The firm will, of course, continue to manufacture and advertise the product under the name “Aspirin-Bayer,” and will probably charge high prices for it, as was the case with phenacetin (acetphenetidin). In any event, physicians hereafter should do what for a long time we have been advising should be done, namely, prescribe the compound under its scientific name, acetyl­salicylic acid. They should do this if for no other reason than that they would be using the name which carries with it a reminder of the composition of the preparation. Of course, for those who have been writing “aspirin” it will be rather difficult to write “acetyl­salicylic acid,” just as a quarter of a century ago it was difficult for the physician of that day who had been using the copyright name “antifebrin” to write “acet-anilid,” a name which nowadays is easy, even for laymen.—(Editorial from The Journal A. M. A., Jan. 20, 1917.)

“What’s in a Name?”

Under the caption “What’s in a Name?” the current (April) issue of the Journal of Industrial and Engineering Chemistry has an editorial dealing with the nomen­clatures—common and proprietary—of acetyl­salicylic acid. The editorial was prompted by an article by Dr. Leech printed in the same issue.

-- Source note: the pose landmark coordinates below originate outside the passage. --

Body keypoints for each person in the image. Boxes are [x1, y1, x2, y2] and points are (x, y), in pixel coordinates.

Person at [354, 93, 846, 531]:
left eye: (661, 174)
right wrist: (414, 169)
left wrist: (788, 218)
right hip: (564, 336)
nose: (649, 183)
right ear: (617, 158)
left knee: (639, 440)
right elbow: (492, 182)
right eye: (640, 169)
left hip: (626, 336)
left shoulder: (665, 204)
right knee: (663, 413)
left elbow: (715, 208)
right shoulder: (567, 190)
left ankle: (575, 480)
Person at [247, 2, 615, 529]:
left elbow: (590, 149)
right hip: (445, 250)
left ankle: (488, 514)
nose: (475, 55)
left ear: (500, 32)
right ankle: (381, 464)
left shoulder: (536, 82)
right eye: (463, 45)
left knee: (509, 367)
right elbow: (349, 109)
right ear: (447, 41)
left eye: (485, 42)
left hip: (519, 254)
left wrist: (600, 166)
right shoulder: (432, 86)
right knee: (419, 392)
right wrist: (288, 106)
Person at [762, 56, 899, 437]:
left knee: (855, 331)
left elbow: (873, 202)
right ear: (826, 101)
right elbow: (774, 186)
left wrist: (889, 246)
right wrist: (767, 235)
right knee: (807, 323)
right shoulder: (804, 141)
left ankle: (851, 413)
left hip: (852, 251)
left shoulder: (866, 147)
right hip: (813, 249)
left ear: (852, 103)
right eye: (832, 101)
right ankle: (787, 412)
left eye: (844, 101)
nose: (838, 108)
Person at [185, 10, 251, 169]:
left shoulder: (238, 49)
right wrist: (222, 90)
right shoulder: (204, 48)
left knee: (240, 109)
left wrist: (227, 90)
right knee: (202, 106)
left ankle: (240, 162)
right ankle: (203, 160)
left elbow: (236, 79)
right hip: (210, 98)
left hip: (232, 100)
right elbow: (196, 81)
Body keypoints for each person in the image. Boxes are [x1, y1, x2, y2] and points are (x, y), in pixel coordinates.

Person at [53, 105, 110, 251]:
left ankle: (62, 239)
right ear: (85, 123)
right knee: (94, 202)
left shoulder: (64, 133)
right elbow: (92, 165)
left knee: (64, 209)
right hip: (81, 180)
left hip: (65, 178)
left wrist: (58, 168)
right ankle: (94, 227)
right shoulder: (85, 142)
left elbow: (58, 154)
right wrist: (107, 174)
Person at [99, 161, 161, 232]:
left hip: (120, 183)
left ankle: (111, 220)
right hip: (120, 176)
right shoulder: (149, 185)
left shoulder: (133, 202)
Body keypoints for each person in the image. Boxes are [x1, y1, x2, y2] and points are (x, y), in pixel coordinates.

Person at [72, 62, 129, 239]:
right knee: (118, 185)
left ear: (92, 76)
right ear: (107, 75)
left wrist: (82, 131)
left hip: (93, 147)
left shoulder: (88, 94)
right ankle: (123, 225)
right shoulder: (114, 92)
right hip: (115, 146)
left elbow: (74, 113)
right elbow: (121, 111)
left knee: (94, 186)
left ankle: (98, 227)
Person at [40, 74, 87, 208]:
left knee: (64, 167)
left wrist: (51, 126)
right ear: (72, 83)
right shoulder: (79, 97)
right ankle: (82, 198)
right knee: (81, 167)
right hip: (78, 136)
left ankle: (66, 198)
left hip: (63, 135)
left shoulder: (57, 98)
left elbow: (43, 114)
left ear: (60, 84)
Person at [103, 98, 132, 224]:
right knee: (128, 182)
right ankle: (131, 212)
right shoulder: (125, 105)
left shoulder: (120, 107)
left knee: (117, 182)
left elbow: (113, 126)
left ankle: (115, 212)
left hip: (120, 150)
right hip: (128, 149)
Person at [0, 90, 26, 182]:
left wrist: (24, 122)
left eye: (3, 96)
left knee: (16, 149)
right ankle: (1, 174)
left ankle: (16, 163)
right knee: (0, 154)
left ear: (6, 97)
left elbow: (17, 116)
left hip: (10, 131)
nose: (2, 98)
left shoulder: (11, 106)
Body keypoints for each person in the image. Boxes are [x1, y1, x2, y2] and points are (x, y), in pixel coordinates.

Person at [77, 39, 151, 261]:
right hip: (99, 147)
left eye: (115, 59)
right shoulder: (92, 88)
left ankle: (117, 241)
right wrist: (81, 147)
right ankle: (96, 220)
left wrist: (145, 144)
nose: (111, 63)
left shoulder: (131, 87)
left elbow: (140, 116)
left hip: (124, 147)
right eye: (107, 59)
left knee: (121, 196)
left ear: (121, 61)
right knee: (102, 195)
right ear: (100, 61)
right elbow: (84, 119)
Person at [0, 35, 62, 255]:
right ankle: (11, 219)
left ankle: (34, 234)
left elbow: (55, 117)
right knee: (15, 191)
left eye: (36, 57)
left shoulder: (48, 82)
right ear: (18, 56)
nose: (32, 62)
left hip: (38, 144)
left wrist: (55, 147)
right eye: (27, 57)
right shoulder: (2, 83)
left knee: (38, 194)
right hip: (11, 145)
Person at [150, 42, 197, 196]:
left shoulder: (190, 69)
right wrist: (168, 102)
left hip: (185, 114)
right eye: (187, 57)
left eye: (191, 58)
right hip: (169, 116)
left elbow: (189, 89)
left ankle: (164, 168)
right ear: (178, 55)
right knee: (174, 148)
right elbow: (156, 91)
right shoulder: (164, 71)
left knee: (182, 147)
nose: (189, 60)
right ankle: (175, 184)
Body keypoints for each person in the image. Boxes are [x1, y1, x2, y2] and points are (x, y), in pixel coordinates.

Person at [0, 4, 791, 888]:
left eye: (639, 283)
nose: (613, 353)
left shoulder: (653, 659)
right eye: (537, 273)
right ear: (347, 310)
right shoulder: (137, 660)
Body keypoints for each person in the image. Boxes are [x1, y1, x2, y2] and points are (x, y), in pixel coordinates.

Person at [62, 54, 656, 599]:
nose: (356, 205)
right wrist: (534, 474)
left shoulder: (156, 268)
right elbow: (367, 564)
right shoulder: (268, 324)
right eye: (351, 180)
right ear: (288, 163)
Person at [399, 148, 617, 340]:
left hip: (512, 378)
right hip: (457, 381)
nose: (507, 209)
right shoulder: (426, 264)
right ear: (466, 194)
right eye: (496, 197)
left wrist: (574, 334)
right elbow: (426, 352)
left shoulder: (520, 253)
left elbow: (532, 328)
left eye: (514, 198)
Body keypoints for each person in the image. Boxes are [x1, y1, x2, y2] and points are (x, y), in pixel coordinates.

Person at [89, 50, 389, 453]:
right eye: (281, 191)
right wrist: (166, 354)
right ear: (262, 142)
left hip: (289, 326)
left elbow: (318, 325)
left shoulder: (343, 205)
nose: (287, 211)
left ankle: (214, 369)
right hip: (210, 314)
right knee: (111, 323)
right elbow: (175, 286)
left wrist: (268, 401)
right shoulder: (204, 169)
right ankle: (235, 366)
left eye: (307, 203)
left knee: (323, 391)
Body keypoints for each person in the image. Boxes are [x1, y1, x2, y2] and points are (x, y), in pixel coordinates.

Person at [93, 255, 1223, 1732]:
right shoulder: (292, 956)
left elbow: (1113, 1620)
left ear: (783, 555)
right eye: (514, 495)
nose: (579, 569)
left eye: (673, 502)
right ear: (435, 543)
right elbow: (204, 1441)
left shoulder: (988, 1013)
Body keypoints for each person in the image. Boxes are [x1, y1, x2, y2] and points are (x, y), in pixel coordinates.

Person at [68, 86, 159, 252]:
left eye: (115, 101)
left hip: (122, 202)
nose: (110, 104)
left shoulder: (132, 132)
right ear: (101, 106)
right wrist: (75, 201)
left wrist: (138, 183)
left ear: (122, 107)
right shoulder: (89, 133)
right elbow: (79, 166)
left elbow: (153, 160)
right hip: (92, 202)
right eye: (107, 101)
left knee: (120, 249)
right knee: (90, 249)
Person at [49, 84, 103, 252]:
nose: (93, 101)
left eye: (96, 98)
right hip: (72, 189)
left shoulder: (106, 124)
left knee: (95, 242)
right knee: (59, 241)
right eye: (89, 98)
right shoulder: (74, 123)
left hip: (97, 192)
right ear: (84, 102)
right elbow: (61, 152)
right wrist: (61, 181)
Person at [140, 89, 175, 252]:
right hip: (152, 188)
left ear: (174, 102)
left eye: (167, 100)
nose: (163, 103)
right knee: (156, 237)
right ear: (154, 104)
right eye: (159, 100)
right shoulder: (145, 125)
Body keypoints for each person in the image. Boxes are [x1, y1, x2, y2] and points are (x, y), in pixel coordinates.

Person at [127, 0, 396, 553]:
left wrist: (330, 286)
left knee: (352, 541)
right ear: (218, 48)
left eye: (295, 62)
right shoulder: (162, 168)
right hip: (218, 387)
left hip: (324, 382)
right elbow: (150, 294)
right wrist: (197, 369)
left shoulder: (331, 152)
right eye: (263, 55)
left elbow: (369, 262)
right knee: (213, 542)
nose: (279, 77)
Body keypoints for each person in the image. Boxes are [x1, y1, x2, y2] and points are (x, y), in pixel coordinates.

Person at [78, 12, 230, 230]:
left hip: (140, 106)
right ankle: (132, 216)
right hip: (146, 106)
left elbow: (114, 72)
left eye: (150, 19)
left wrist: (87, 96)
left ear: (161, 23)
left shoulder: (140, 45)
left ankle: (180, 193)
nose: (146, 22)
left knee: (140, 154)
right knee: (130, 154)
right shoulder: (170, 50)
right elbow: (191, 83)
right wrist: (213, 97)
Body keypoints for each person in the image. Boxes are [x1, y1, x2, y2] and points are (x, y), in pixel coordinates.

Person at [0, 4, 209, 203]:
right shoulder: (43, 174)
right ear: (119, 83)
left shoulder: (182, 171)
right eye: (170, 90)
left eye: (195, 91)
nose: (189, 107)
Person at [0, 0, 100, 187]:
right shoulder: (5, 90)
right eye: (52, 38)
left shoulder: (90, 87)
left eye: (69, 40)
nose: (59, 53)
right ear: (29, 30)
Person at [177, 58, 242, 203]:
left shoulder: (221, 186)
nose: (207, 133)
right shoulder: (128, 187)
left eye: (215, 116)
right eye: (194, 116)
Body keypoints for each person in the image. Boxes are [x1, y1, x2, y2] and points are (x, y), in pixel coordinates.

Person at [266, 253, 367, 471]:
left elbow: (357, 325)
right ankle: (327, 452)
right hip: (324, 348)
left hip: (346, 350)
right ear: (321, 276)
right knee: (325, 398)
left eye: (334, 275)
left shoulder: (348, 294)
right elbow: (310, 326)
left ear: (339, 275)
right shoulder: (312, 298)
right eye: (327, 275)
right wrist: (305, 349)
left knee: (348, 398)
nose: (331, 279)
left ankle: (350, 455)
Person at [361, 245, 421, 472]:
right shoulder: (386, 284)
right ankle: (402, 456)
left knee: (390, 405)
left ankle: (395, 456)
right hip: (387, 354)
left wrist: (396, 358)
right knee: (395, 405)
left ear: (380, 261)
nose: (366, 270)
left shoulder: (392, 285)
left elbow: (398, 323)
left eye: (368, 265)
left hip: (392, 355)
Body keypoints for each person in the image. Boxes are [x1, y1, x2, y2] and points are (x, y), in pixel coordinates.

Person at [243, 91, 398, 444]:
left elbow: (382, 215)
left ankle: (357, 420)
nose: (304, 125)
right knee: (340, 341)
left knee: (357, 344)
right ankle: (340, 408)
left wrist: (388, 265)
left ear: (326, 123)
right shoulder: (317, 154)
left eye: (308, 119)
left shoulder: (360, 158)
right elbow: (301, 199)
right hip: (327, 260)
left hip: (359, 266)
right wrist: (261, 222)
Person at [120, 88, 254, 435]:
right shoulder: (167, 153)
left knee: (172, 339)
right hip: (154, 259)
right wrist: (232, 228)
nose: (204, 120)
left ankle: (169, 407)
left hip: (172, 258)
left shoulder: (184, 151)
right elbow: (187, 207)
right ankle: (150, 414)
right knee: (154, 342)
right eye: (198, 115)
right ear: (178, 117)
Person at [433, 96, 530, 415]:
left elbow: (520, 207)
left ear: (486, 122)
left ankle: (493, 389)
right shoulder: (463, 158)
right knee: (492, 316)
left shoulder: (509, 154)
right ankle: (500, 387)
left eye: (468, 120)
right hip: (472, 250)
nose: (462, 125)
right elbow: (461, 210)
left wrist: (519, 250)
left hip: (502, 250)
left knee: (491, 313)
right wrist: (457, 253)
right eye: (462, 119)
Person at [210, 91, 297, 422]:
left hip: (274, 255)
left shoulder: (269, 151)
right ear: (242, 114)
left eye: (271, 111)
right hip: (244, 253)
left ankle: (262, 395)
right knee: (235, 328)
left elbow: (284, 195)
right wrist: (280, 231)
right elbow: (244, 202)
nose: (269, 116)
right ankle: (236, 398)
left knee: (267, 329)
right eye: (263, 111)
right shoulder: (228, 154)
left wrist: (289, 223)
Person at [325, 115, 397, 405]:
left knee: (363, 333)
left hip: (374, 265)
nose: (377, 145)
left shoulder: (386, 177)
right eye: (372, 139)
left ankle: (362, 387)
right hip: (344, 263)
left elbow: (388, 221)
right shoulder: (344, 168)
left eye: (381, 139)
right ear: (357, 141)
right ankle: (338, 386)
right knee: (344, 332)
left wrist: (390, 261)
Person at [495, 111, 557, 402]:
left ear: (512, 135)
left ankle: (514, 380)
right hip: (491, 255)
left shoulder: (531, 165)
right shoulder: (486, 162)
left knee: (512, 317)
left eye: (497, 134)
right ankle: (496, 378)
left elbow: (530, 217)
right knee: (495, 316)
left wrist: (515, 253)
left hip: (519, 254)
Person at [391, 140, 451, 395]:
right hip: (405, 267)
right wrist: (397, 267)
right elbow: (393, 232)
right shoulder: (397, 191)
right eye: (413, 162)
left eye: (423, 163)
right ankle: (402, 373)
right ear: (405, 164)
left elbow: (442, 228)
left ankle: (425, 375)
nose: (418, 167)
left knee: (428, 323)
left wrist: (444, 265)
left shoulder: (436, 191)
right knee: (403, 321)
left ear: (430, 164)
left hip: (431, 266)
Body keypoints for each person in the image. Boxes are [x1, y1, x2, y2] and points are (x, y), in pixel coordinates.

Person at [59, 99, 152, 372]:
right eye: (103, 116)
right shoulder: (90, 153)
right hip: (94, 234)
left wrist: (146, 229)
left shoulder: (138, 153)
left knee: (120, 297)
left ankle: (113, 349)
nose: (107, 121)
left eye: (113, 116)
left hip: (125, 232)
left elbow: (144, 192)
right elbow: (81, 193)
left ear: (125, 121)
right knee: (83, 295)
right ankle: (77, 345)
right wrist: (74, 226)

Replying to its own question:

“The answer to this question so far as it applies to acetyl­salicylic acid (popularly known as aspirin) is the difference between eighty-eight cents, the price the druggist must pay for every one hundred tablets of Bayer aspirin, and forty cents, the cost of an equally pure American product. Naturally, this difference in cost is passed on to the individual consumer.

“That no scientific justification exists for this difference in cost is clearly shown in the contribution by Dr. Paul Nicholas Leech, of the Chemical Laboratory of the American Medical Association, page 288 of this issue.

“On the other hand, the excess profit fully warrants the extensive and shrewdly-worded advertising campaign now in progress, a campaign which must eventually fail, because in the first place, it is contrary to the prevailing spirit of modern advertising, the motive of which is constructive rather than destructive, and, in the second place, it appeals merely to the temporary ignorance of the public at large, and has no basis in fact.

“We have been informed that the Custodian of Alien Enemy Property has taken charge of the stock interests of alien enemies in the company conducting this propaganda. Surely the Custodian will not care, even in a trustee capacity, to continue as a participant in a misleading campaign whose sole purpose is the perpetuation of a monopoly hitherto enjoyed under full patent protection.”

The article to which the editorial refers is a somewhat technical one giving the findings of an examination made, at the request of the Council on Pharmacy and Chemistry, in the Chemical Laboratory of the American Medical Association by Paul Nicholas Leech, Ph.D., of various American brands of acetyl­salicylic acid (aspirin). The result of the investigation may be summed up briefly in the statement that there are on the American market, made by American firms, several brands of acetyl­salicylic acid that are just as good as, if not better than, the Bayer product.

The Journal has called attention to the misleading propaganda on the part of the Bayer Company (Farbenfabriken vorm. Friedr. Bayer & Co.), in its attempt to perpetuate the monopoly granted under our inequitable patent laws. This is done by conveying the inference that the only pure acetyl­salicylic acid on the market is that known as “Aspirin-Bayer.” Physicians should again be reminded of the facts in the case of aspirin: Practically no other country in the world, and certainly not Germany, the original home of aspirin, would grant a patent either on acetyl­salicylic acid, itself, or the process for making it. The United States granted both! As a result no one in this country except the Bayer Company could for seventeen years manufacture or sell acetyl­salicylic acid either under its chemical name or under any other name. Nor was it permissible for hospitals or individuals to import it. While the monopoly held, the American people were compelled to pay from six to ten times as much for acetyl­salicylic acid as were the people of Great Britain, France, Germany, Austria-Hungary, Denmark, Holland, Norway or Sweden. At a time when American druggists were compelled to pay 43 cents an ounce for acetyl­salicylic acid as aspirin, just across the border in Canada it sold for about one-third the price.